Words are funny things, they have different meanings, and in the case of words with such broad opportunity it is my responsibility to clarify myself. That's why philosophy books always start out defining terms.

I put "purpose" and "calling" (and "mission") into a category of fixed, one-dimensional, outcomes. "My calling is thing X, that is all I do."

Same thing with "meaning". It is too big to be meaningful, ironically.

For me, what gives life value is experiencing peace of mind and detachment from suffering: it is what it is, along with novelty so that it doesn't get boring.

There is no "meaining" in there, no "purpose", no "calling", in this world-view.

I'm trying to steer OP away from a certain fixity, which in my experience (both in myself and in observing others, and in reading) only leads to more anxiety.


Interesting thoughts, thanks for the reply! I am very much in agreement with you on some of these points. I think you're absolutely right that people can think in a way that is too existentially broad and disconnected from concrete reality in a way that actually magnifies their suffering, rather than reducing it.

That said, I think "value" can be just as broad/general and, in some uses, might actually be being used as synonymous with "purpose." I don't think people generally have in mind the Aristotelian "final cause" (the end, that for the sake of which a thing is done) when they use the word "purpose". OP may have been, I don't know.

The way I think about it — and I think what most have in mind when they ask such questions, although, not necessarily OP, I acknowledge — is a feeling that you are using your time in a way that is worthwhile. Or, perhaps, in psycho-physiological terms, experiencing a signaling that says "there aren't more important things you I could be occupying myself with" (not at every moment, but generally).

Jordan Peterson was once asked about meaning and the way he articulated it gave me a lot of food for thought.
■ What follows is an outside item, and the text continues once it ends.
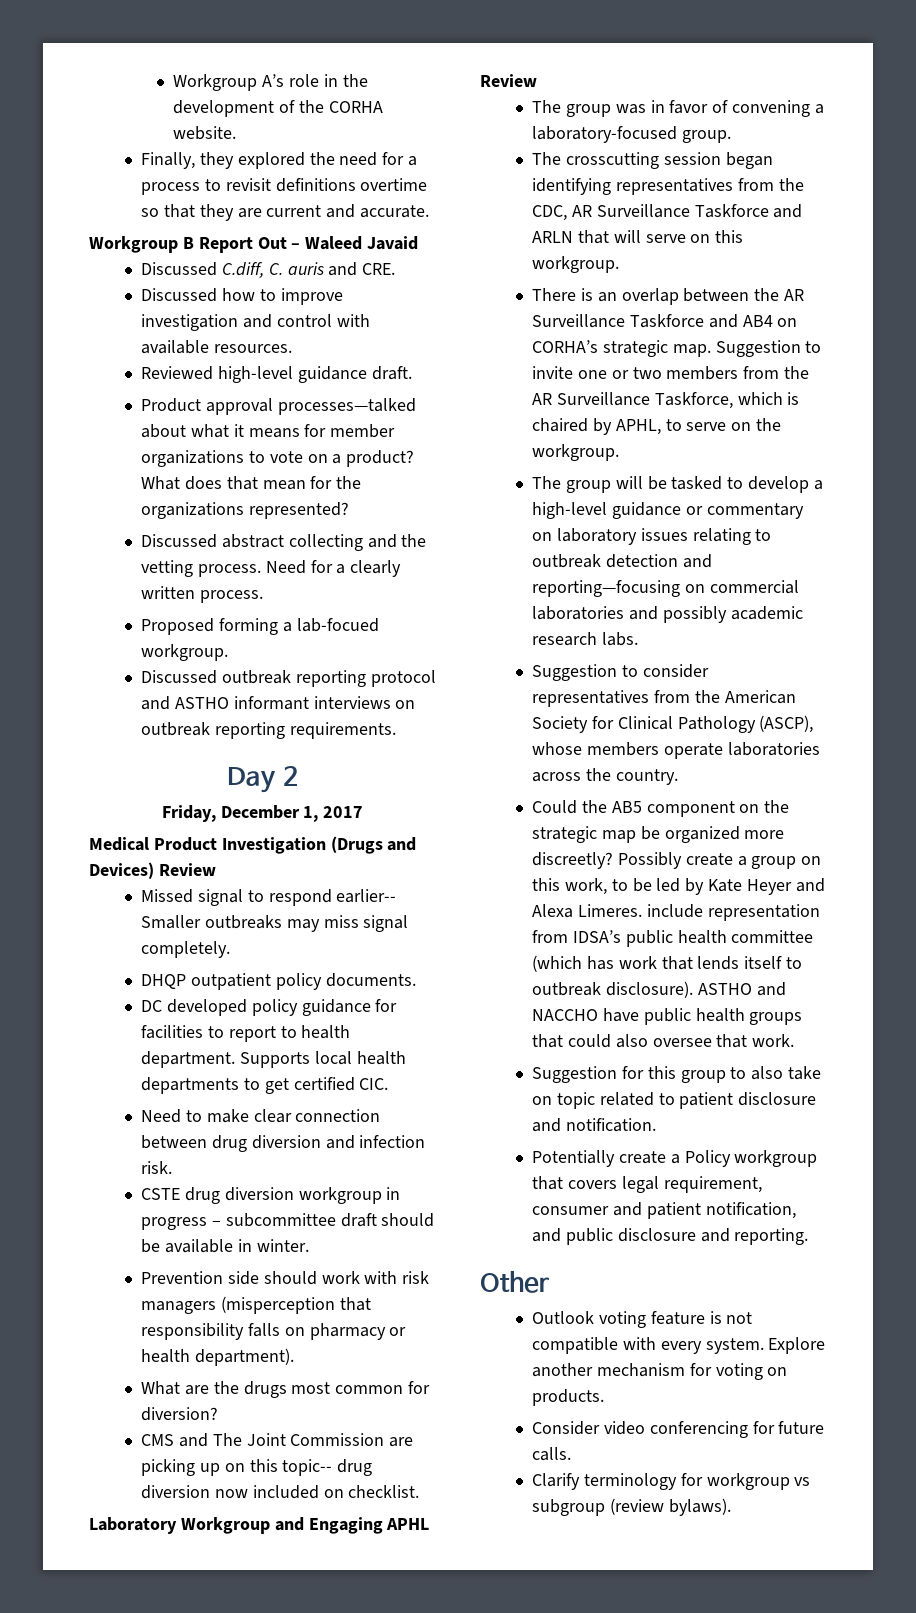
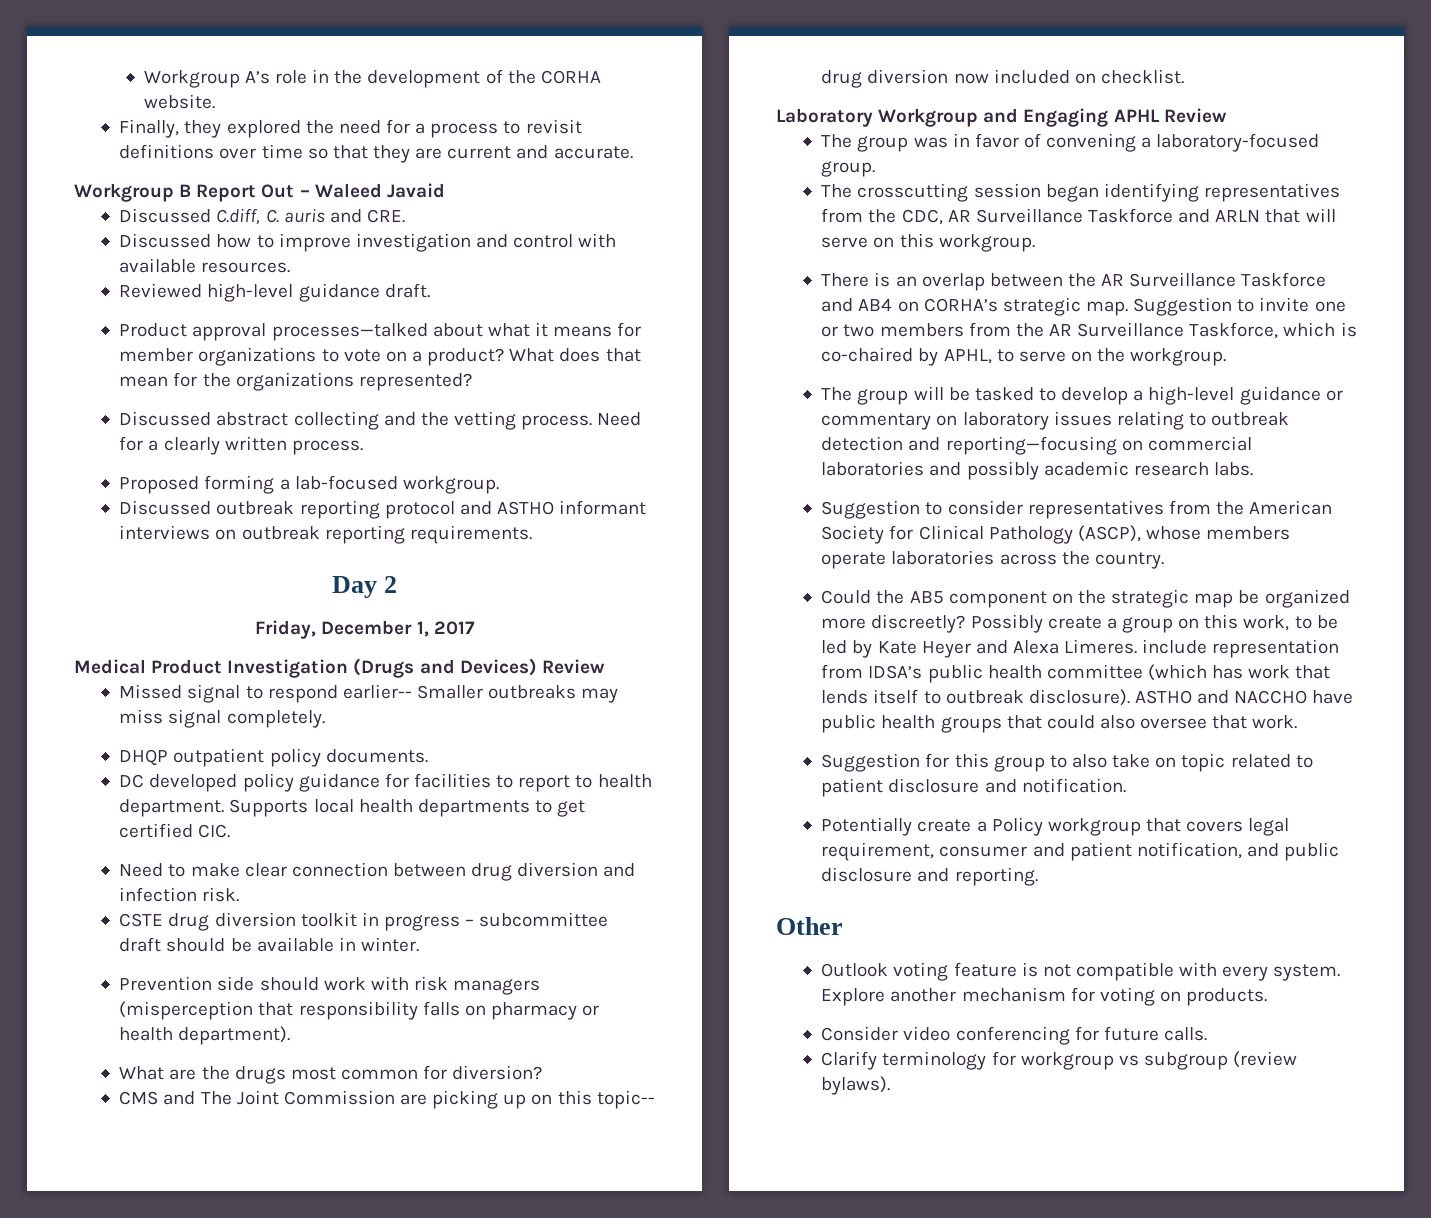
[360,178,428,191] overtime -> [219,144,303,159] over time
[296,618,379,632] lab-focued -> [294,475,398,490] lab-focused
[298,1187,382,1204] workgroup -> [300,912,357,927] toolkit
[531,418,588,432] chaired -> [821,347,914,362] co-chaired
He said: "To me, meaning is implication for action for reorganization of the perceptual frames that frame action." I think this is very useful and sort of responds to some of your points/concerns in that it anchors the question of meaning in action.


Careful there, no reason to risk triggering an existential crisis on otherwise happy folks :P


I would welcome it! :P

As an aside: I'm glad I've spent years getting used to roller-coasters, because I've found aging health issues are an entirely new comfort zone challenge that I don't have control over. I've had some "prep" so to speak, but they are coming and I have to be ready to just go with the new body changes, whatever they may be.


Boredom is real. You can always decide you’ve pushed enough and slow down. But if you get lazy and lounge around for too long, you may forget how to get off your ass and do something.

“Get busy living or get busy dying.” - Ellis Boyd “Red” Redding (played by Morgan Freeman in The Shawshank Redemption)


> But if you get lazy and lounge around for too long, you may forget how to get off your ass and do something.

I've had this conversation with my own therapist, and other therapists that I know over the years. It is a form of anxiety: "oh, no, I'll forget to be productive."

According to them, it is VERY common in engineers, apparently. Perhaps because of technology's rapid pace? Personally, I was able to control this little demon of a thought by looking at my entire life OUTSIDE of work, and how I simply can't stop learning: I do it constantly, I'm always picking up new things to try when I'm bored, and I revisit the same things at larger epicycles (know how many times I've picked up a big C++ project since the 90's, just for fun?)